Ce n’est pas la première fois que le Président Compaoré lie ses bilans à son maintien au pouvoir. Nous avons une fois relayé ses propos tenus au 7ème forum sur la gouvernance en Afrique, tenu du 21 au 24 octobre 2007 à Ouagadougou. En effet, à la cérémonie de clôture, une députée ougandaise avait interpellé les présidents Compaoré et Kagamé sur cette notion de bonne gouvernance et leur longévité au pouvoir. Voici la réponse du Président Compaoré : « La question est peut être adressée à moi, puisque Kagamé a moins de temps que moi au pouvoir. J’ai 20 ans et quelques jours. La question de la bonne gouvernance, ce n’est pas une question de limitation de mandats. Même dans les démocraties avancées, on ne limite plus les mandats. Ce qu’il faut surtout voir, c’est ce que les dirigeants font pour les populations ».Tonnerre d’applaudissements de ses ministres.
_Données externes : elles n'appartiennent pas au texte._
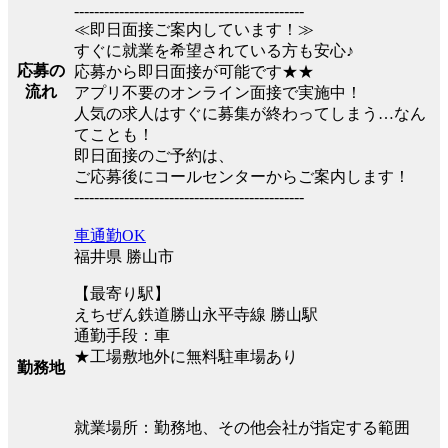
----------------------------------------------
≪即日面接ご案内しています！≫
すぐに就業を希望されている方も安心♪
応募の
応募から即日面接が可能です★★
流れ
アプリ不要のオンライン面接で実施中！
人気の求人はすぐに募集が終わってしまう…なん
てことも！
即日面接のご予約は、
ご応募後にコールセンターからご案内します！
----------------------------------------------
車通勤OK
福井県 勝山市
【最寄り駅】
えちぜん鉄道勝山永平寺線 勝山駅
通勤手段：車
★工場敷地外に無料駐車場あり
勤務地
就業場所：勤務地、その他会社が指定する範囲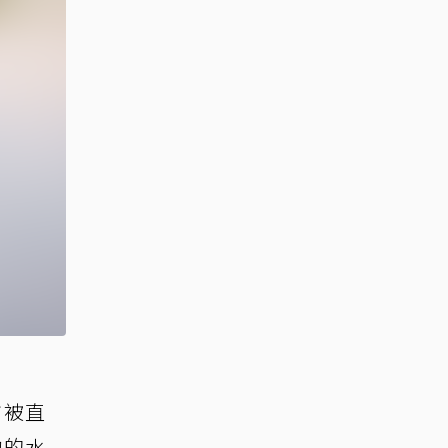
市被直
他的水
Un autre exemple qui avait fini de nous convaincre que le Président Compaoré ne quittera pas volontairement le pouvoir. L’ancien président mozambicain Joachim Chissano, lauréat du prix Mo Ibrahim, invité d’honneur du forum a dit qu’avant de quitter le pouvoir, il avait tenu à dire au revoir à ses pairs africains dont le Président Blaise Compaoré. Le Président Chissano a dit : « Le Président Compaoré m’a félicité pour ce que j’ai fait à la tête de mon pays. Il m’a dit que je travaillais bien. Pourquoi partir alors ? J’ai répondu que celui qui va me succéder est un camarade que je connais très bien. Il pourra continuer l’œuvre du FRELIMO engagée depuis la lutte pour l’indépendance ». Une bonne réponse. Une belle leçon. Au Burkina, une seule personne pense qu’elle est la seule à pouvoir construire tout le pays. Cela est surhumain. On ne finira jamais de travailler pour son pays. Ce n’est pas au poste de président qu’on est utile ou indispensable. Le président Compaoré a-t-il cette hauteur de vue ? Il pense qu’il finira de construire le Burkina avant de le passer à un autre. Ce n’est pas possible.

 

Zéphirin donne-t-il déjà des insomnies ?

 

Dans son mot de clôture du forum, Zéphirin Diabré a été très clair sur la question de l’alternance: « On entend beaucoup dire ici et là que la question de l’alternance est une question taboue dans notre pays. Non, l’alternance ne peut pas être une question taboue en démocratie. Une démocratie dans laquelle on ne discute pas de l’alternance, et dans laquelle il n’y a pas alternance, n’est pas une démocratie. C’est un marché de dupes. Et puis pour nous, que ce soit en politique ou ailleurs, rien n’est tabou dès lors qu’il s’agit de l’avenir de notre pays, de notre avenir, et de celui de nos enfants ».

En dehors du président Compaoré, nous avons entendu des acteurs politiques s’égosiller sur la question en arguant sur l’arbitrage des urnes. Cependant, en disant que l’alternance n’est pas d’actualité, c’est plutôt une défense des intérêts individuels. Le cas du député Amadou Diemdioda Dicko est illustratif. Il a été ministre délégué pour quelques jours dans le régime de Blaise Compaoré. Encore faut-il qu’il ait un tel privilège si ce n’est sous ce régime.

Le forum des citoyens pour l’alternance n’a rien laissé au hasard, il a fait le constat suivant sur les élites: « Par peur, par lâcheté, par crainte de perdre des privilèges, par hypocrisie, par duplicité, par prudence excessive, par recherche des facilités, des honneurs, et pour de multiples autres raisons, la majorité des élites s’est murée dans un silence assourdissant, refusant d’assumer leur rôle d’éclaireurs, de conscientisation, préférant à la prise de parole citoyenne le zèle ou la loyauté de façade pour les moins courageux, et les murmures et les critiques en off pour les plus courageux ».

Les membres du forum des Citoyens de l’alternance n’ont été pas égoïstes, ils estiment que même les mouvanciers peuvent faire partie de la Coalition électorale à construire. Il n’y aura pas de chasse aux sorcières. Néanmoins, il faut que chacun contrôle ce qu’il dit pour mériter le repentir quand il y aura l’alternance. Et elle aura lieu. Tôt ou tard.